Last Updated on January 20, 2023 by Nikola
EL-FIGHA
The content of the article remains too thin compared to an ambitious title like “Everything you need to know”
Would it be possible to update the article by including the following points:
-Scenario where a workspace is connected to an ADLS Gen2
-Consumption of dataflows, especially in a datamart
-incremental update
– access permissions, in particular permission to modify a dataflow
Nikola
Thanks for your comment.
These are all valid points, but it would probably be a chapter in the book if I covered them all in one article:)…I’ll cover some of these topics in the next articles.
Jagadeesh
Created new dataflow using SQL server, need to refresh the dataset everytime after dataflow refresh or automatically the data will update on dataset?

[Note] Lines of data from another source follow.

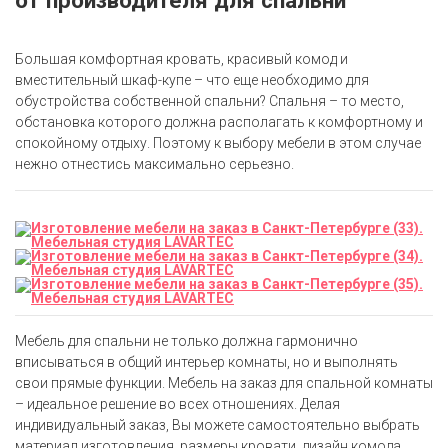
Большая комфортная кровать, красивый комод и
вместительный шкаф-купе – что еще необходимо для
обустройства собственной спальни? Спальня – то место,
обстановка которого должна располагать к комфортному и
спокойному отдыху. Поэтому к выбору мебели в этом случае
нежно отнестись максимально серьезно.
Мебель для спальни не только должна гармонично
вписываться в общий интерьер комнаты, но и выполнять
свои прямые функции. Мебель на заказ для спальной комнаты
– идеальное решение во всех отношениях. Делая
индивидуальный заказ, Вы можете самостоятельно выбрать
материал изготовления, размеры кровати, дизайн комода,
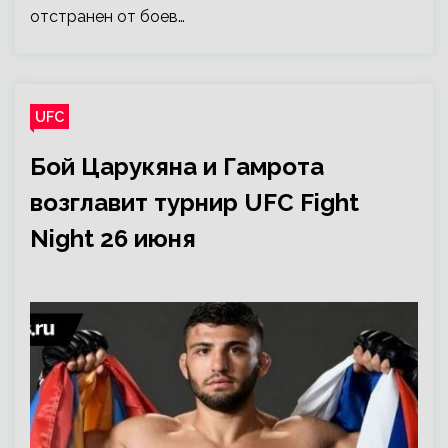
отстранен от боев…
UFC
Бой Царукяна и Гамрота
возглавит турнир UFC Fight
Night 26 июня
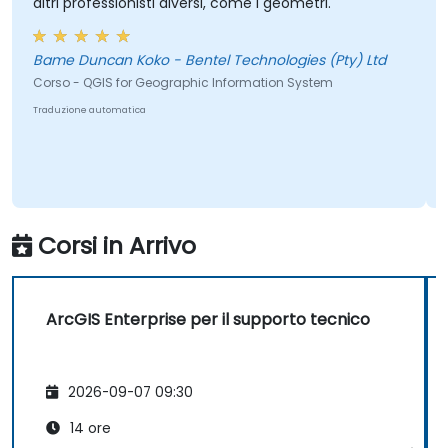
altri professionisti diversi, come i geometri.
Bame Duncan Koko - Bentel Technologies (Pty) Ltd
Corso - QGIS for Geographic Information System
Traduzione automatica
Corsi in Arrivo
ArcGIS Enterprise per il supporto tecnico
2026-09-07 09:30
14 ore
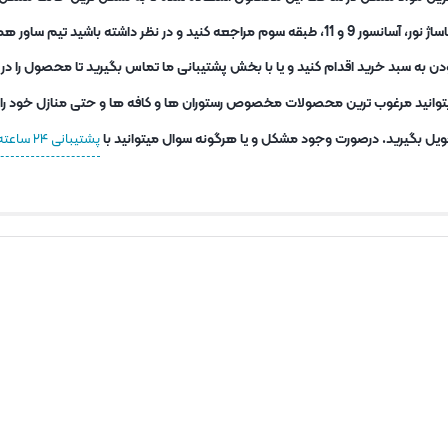
اده خدمت رسانی به شما عزیزان است.
ا بتوانید مرغوب ترین محصولات مخصوص رستوران ها و کافه ها و حتی منازل خود را 
حویل بگیرید. درصورت وجود مشکل و یا هرگونه سوال میتوانید با
پشتیبانی ۲۴ ساعته تیم ساور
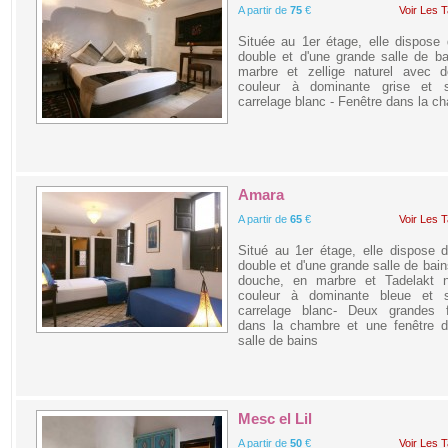
A partir de
75
€
Voir Les T
Située au 1er étage, elle dispose d
double et d'une grande salle de b
marbre et zellige naturel avec d
couleur à dominante grise et 
carrelage blanc - Fenêtre dans la c
Amara
A partir de
65
€
Voir Les T
Situé au 1er étage, elle dispose d
double et d'une grande salle de bai
douche, en marbre et Tadelakt na
couleur à dominante bleue et 
carrelage blanc- Deux grandes f
dans la chambre et une fenêtre d
salle de bains
Mesc el Lil
A partir de
50
€
Voir Les T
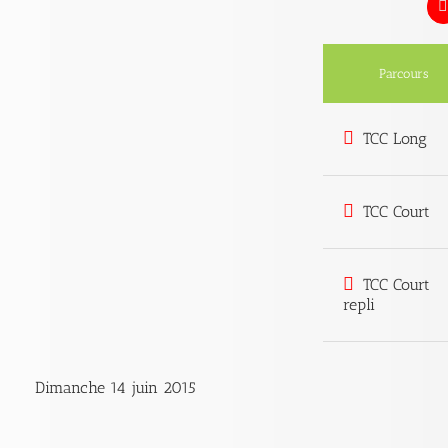
Parcours
TCC Long
TCC Court
TCC Court
repli
Dimanche 14 juin 2015
.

In this case both dataflow and dataset schedule refresh is needed? even my dataset is only connected to dataflow?
Paulo Martins
Hi Nikola,
Thanks for the great article!!
Can you extend your comparison between Power Bi data flows and ADF wrangling data flow to consider Azure Synapse Data Flow?
I’m just surprised with the ADF limitations and curious to understand if Synapse is also very limited, which will make PBI dataflow the best option for most use cases.
Nikola
Hi Paulo,
Great suggestion! I’ll cover this in one of the next articles.
Best,
Nikola
Utkarsh
Thanks for putting this together. This is by far the most helpful explanation (for me at least) on granular details about the Dataflows.